Le invité a entrar una vez llegamos pero me dijo que había quedado con los chicos en su casa para entrenar. Así que después de despedirnos entré en mi casa completamente sola, pero la casa no estaba vacía. Stella estaba en el salón… Sharpay y una chica rubia que parecía su clon estaban con ella. Me quedé parada allí en medio, no me esperaba para nada entrar en mi casa y encontrarme esta estampa.

- ¿Qué hacen ellas aquí? – pregunté dirigiéndome a mi hermana.
- Son mis amigas, las he invitado.
- Ya… - entonces Sharpay miró a Stella y esta cogió a la clon de Sharpay del brazo y se largaron dejándonos a Sharpay y a mí solas en el salón - ¿Dónde se han ido?
- No lo sé, ellas sabrán. No soy niñera de nadie – dijo Sharpay mirándose las uñas.
- Sí, tú serías incapaz de cuidar incluso a una mascota.
- ¿Te recuerdo a mi perrita? – me replicó levantando la cabeza para mirarme – yo soy quien la cuida.
- ¿Tú te ocupas de todo? ¿Incluso de sacarla a pasear y recoger sus… excrementos? – viendo la cara de asco que puso supe que había ganado esa batalla.
- No vine a hablar de mi perro y sus excrementos.
- Cierto, viniste a estar un rato con mi hermana, ¿no?
- No. Vine a hablar contigo – yo ya me iba a mi habitación pero tuve que pararme y girarme. ¿Qué querría ahora? – quiero felicitarte – Dios, ¿será que puede leer mi pensamiento? – al final conseguiste a Troy. Enhorabuena. El pobre tonto siempre ha estado enamorado de mí. Ya sabía que todas las veces que estuvo conmigo tú eras la que estaba en su cabeza – saber eso me reconfortó pese a que fue Sharpay quien me “informó” – pero no pienses que has ganado la guerra.
- ¿Quién ha iniciado una guerra? – pregunté – en serio Sharpay. Creo que deberíamos dejar el pasado en su lugar. Olvídate de ello.
- ¿Tú lo has olvidado? – vale, ahí me pilló.
- Perdono pero no olvido. Simplemente me parece una pérdida de tiempo que continuemos con esta “guerra” como tu la llamas.
- Así que me has perdonado… siempre has sido muy blandita. Una mosquita muerta, aunque cuando ibas con Troy y conmigo te crecías de alguna manera. Todo el mundo lo decía - ¿hablaba en serio? Porque no sabía nada de eso. ¿La gente lo pensaba? ¿Soy una mosquita muerta? – en fin, creo que voy a buscar a Tiara y a largarme de esta casa.
- ¿Tiara?
- La chica rubia con quien he venido. Es mi asistenta personal – dijo con rintintín.
- ¿Asistenta personal? ¿Para qué demonios necesitas tú una asistenta personal?
- A diferencia de ti, yo tengo muchas cosas que hacer Gabriella. Ella va a la clase de tu hermana y se ofreció a trabajar para mí, a ayudarme si necesito su ayuda – y continúo hablando mientras se dirigía a la puerta – es muy leal, no para de demostrármelo cada día. Quien sabe, tal vez es mi nueva Gabriella.
- Yo nunca fui tu asistente personal.
- ¿No? ¿Estas segura? – eso me dejó pensando pero esos pensamientos se cortaron cuando oí el chillido de Sharpay - ¡TIARA! – inmediatamente la chica rubia apareció junto a mi hermana. Se despidió de ella, me dijo un bajo <<adiós>> y luego abrió la puerta para Sharpay quien antes de marcharse me miró y se despidió con su típico - ¡chaíto!

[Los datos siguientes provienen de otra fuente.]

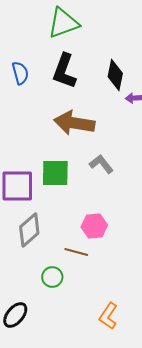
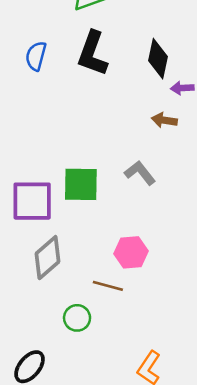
blue semicircle: (20, 73) -> (36, 56), turned -150
brown arrow: (74, 123) -> (164, 120), moved, size x0.5

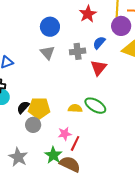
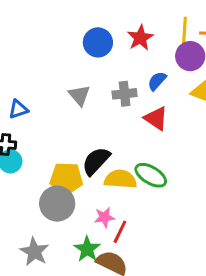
blue circle: (50, 27) -> (98, 42), moved
red triangle: (99, 68) -> (156, 118), turned -36
black semicircle: (23, 107) -> (96, 161), moved, size x1.5
yellow semicircle: (75, 108) -> (120, 179), size x1.5
gray circle: (33, 125) -> (57, 204), size x1.5

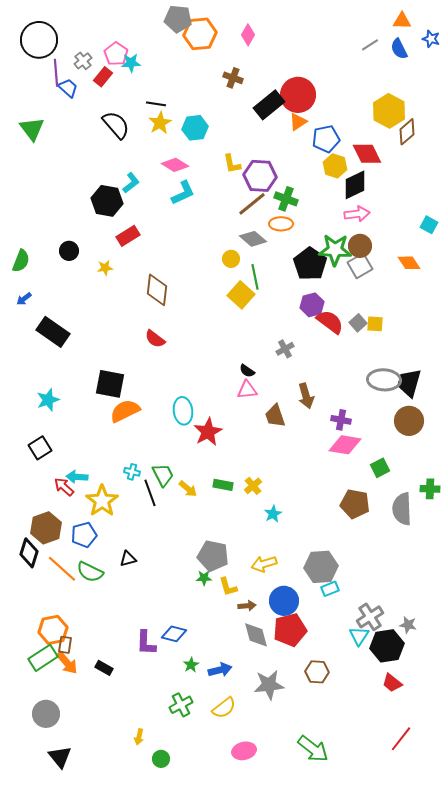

Dejando salir un suspiro fui a mi habitación. Mi hermana ya se había escondido en la suya. Estaba claro que Sharpay la usó para hablar conmigo. Bueno, eso de hablar… más bien para… en realidad no sé que es exactamente lo que ha pasado hace unos minutos en el salón. Me pregunto si mi hermana sabía sobre las intenciones de su querida Sharpay…


Y luego caí en la cuenta del significado de las palabras de Sharpay: <<tal vez es mi nueva Gabriella>>. Ahora me di cuenta de que de alguna manera yo era como su asistenta personal. Si quería un café yo iba a buscarlo, si alguien le daba algo yo siempre se lo guardaba. Cuando íbamos de compras yo acababa siendo la que llevaba las bolsas. Sharpay tiene razón… siempre fui una mosquita muerta, una blanda. Ella me manejó a su antojo y yo ni me enteré.